* _ACTIVITY_: Print the data below word for word, omitting the pictures.

● ● ● ●

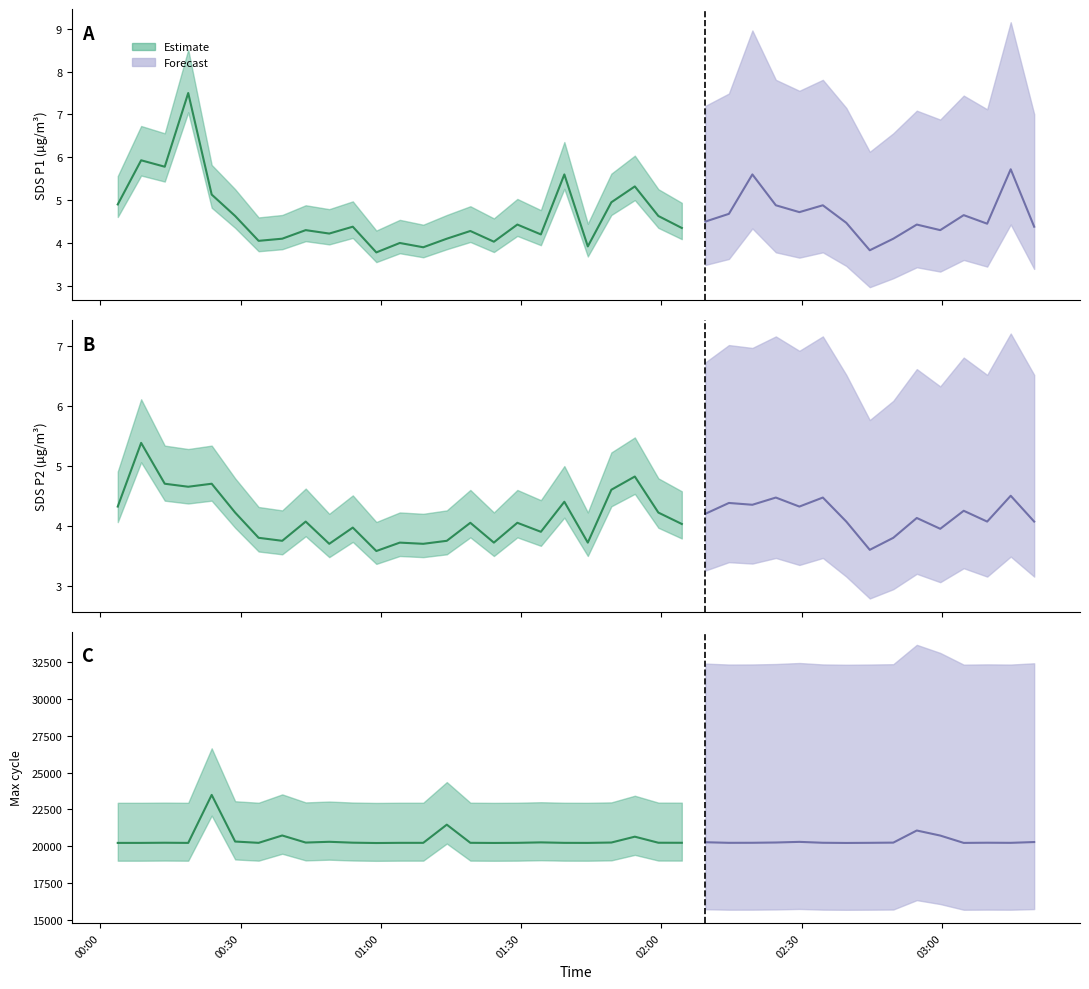

Is it true that SDS_P2 equals 3.2 at 2?

False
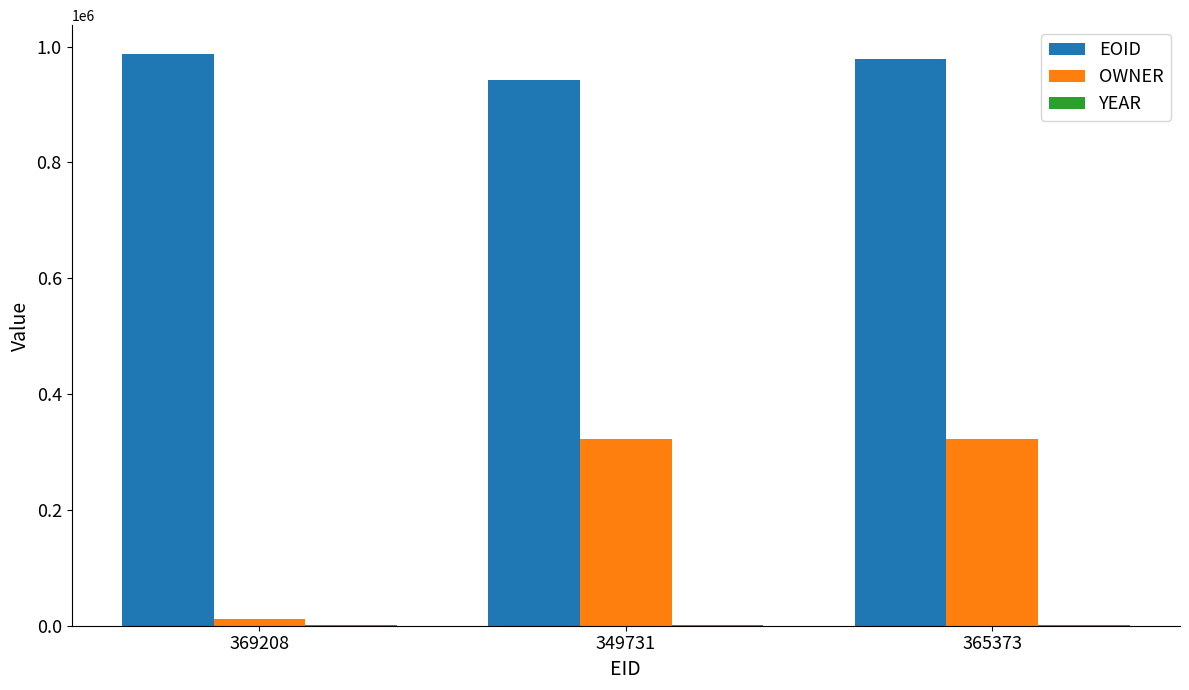

The EOID series shows 1338195 at 349731. True or false?

False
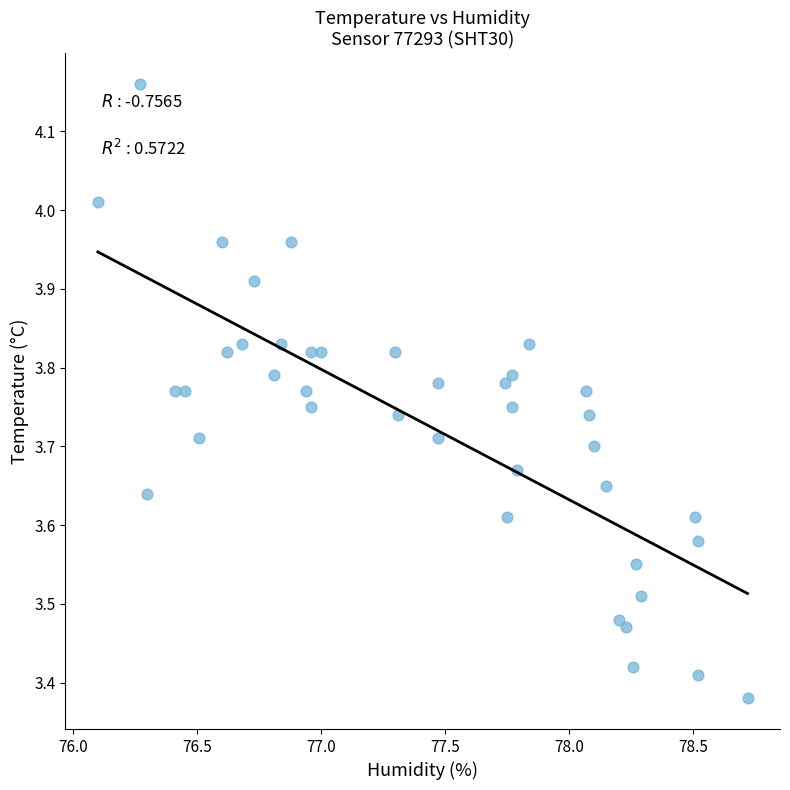

What is the range of X values (max minus min)?

2.6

● ● ● ●

* _FINAL ANSWER_:
Is it true that SDS_P2 equals 3.2 at 2?

False

The EOID series shows 1338195 at 349731. True or false?

False

What is the range of X values (max minus min)?

2.6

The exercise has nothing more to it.